Public Affairs Networking
Don’t close Europe’s borders, manage them

Two years after the start of the refugee crisis, migration flows to Europe via Libya are increasing while deaths in the Mediterranean have skyrocketed. Over 60,000 migrants arrived from Libya and Egypt in the first five months of 2017 – approximately one quarter higher than the same period last year. This increase has taken place despite an unprecedented level of EU coordination on migration policy.

The problem, according to a new report from the European Council on Foreign Relations, is that European policy suffers from the misguided assumption that we can close our borders to economic migrants.

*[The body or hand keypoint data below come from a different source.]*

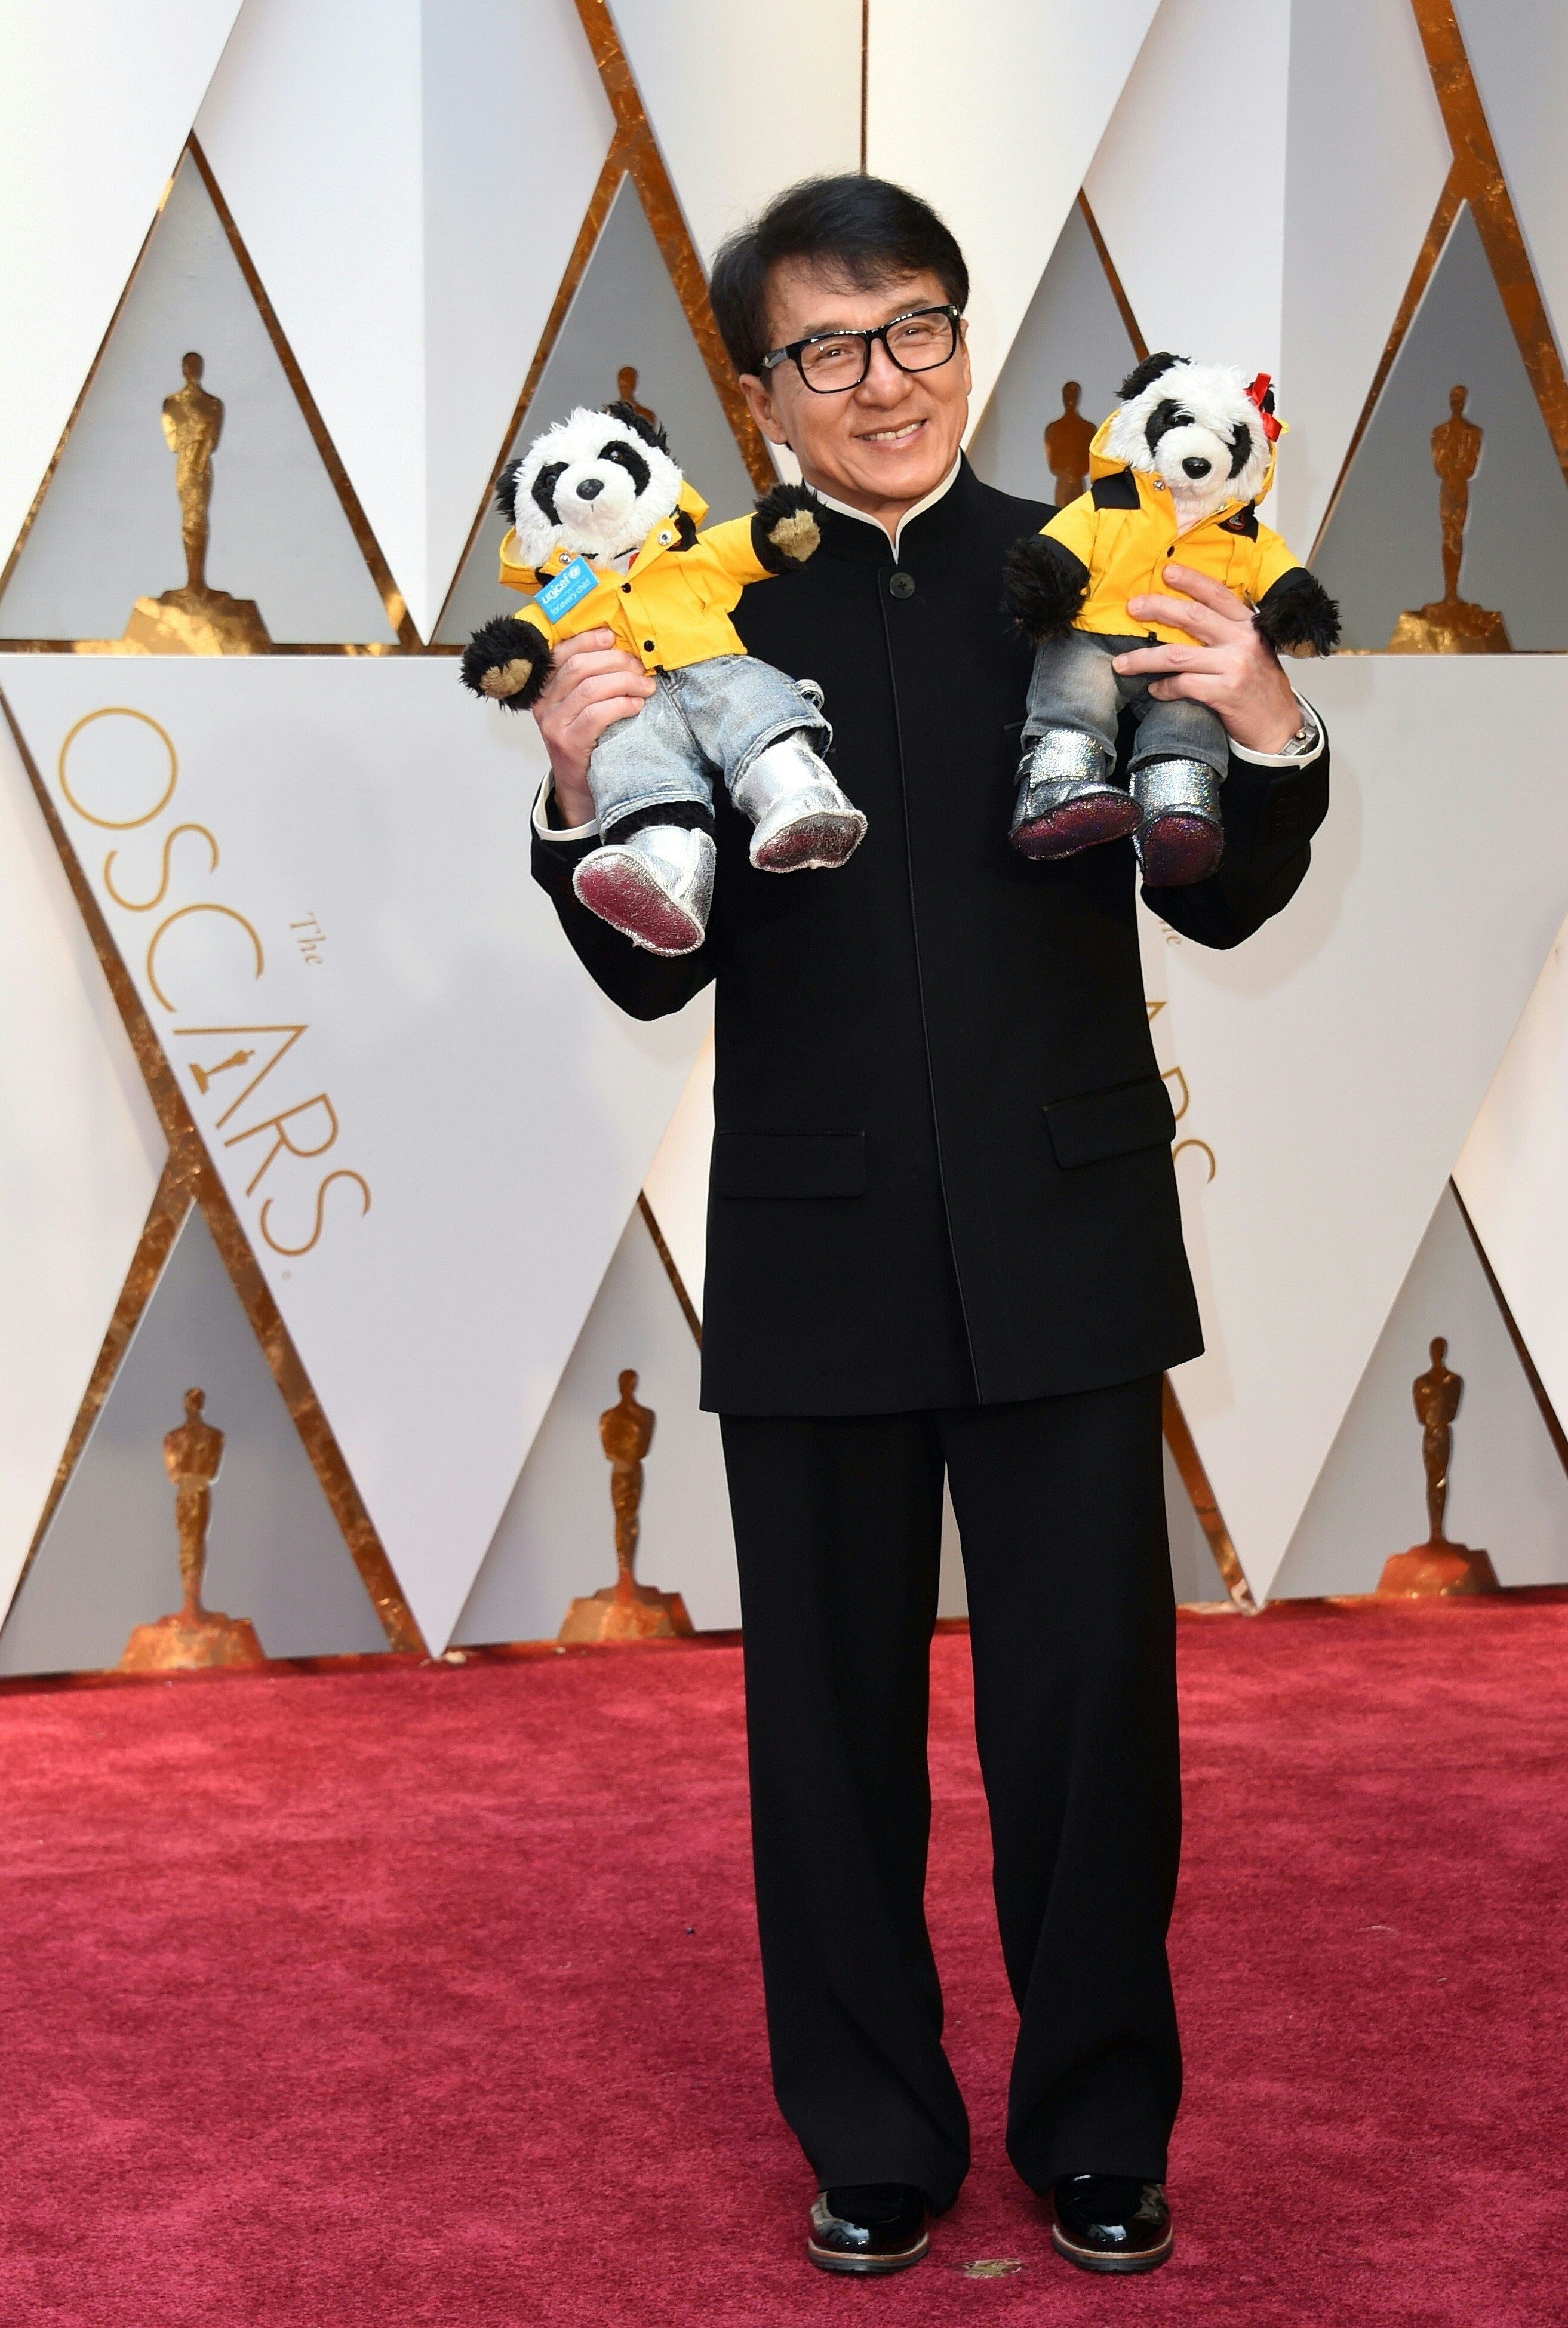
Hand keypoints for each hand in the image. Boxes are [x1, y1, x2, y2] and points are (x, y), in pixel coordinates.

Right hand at [532, 628, 654, 825]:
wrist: (579, 788)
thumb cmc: (585, 742)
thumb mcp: (578, 708)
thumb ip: (587, 681)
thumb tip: (620, 650)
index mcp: (544, 689)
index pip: (561, 654)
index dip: (587, 640)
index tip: (611, 636)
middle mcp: (543, 705)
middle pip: (579, 667)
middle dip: (615, 661)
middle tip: (639, 667)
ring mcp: (554, 725)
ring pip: (591, 689)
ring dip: (625, 682)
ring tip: (646, 687)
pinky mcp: (568, 744)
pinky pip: (597, 714)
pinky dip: (621, 705)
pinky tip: (636, 705)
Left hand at [1113, 565, 1300, 753]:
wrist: (1279, 726)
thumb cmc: (1262, 688)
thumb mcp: (1253, 650)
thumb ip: (1228, 633)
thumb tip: (1189, 619)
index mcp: (1249, 625)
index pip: (1217, 594)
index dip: (1191, 580)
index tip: (1167, 571)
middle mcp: (1242, 640)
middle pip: (1192, 616)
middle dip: (1157, 608)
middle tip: (1132, 607)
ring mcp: (1234, 665)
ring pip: (1177, 654)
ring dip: (1144, 658)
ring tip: (1122, 663)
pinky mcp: (1225, 692)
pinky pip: (1183, 685)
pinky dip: (1163, 688)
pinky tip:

In fact, shutting down avenues for legal economic migration has only resulted in more people smuggling, with undocumented migrants living on the margins of European societies. This has contributed to the rise of anti-immigration parties, which have ridden the wave of anxiety arising from the perceived link between immigration and crime or terrorism.

To counter this, the EU and its member states need to manage flows, rather than aiming to cut them to zero and getting more illegal migrants every year. To do this, legal migration channels need to be opened in exchange for a series of readmission agreements that shut down the illegal ones.

European states should offer legal migration visas for citizens of a given country of origin in exchange for a commitment from the government to swiftly take back all citizens of that country who have arrived illegally on EU territory. In terms of the number of visas that should be issued, the paper suggests that one quarter of illegal arrivals in 2016 would be both realistic in terms of absorption in EU countries and attractive for countries of origin. That would equate to around 45,000 additional work visas issued by EU countries each year.

Legal migration arrangements would have the benefit of undercutting human smuggling, because only migrants who have never attempted illegal migration would be granted visas. Moreover, these arrangements would also create large remittance flows from legal migrants in Europe to countries of origin. This kind of development funding costs nothing to EU taxpayers and far outweighs European aid budgets.

The EU does not control the issuing of work visas, but it could incentivise member states to get on board with its plans. This system could be implemented through a ‘coalition of the willing’ under the ‘enhanced cooperation’ procedure, or through a multilateral agreement between countries of origin and destination countries.

The report also makes recommendations on how to have quick and fair asylum processing; create safe channels for refugees; support Libyan institution-building and Libyan communities facing the migration challenge; and boost the EU Border Assistance Mission in Libya.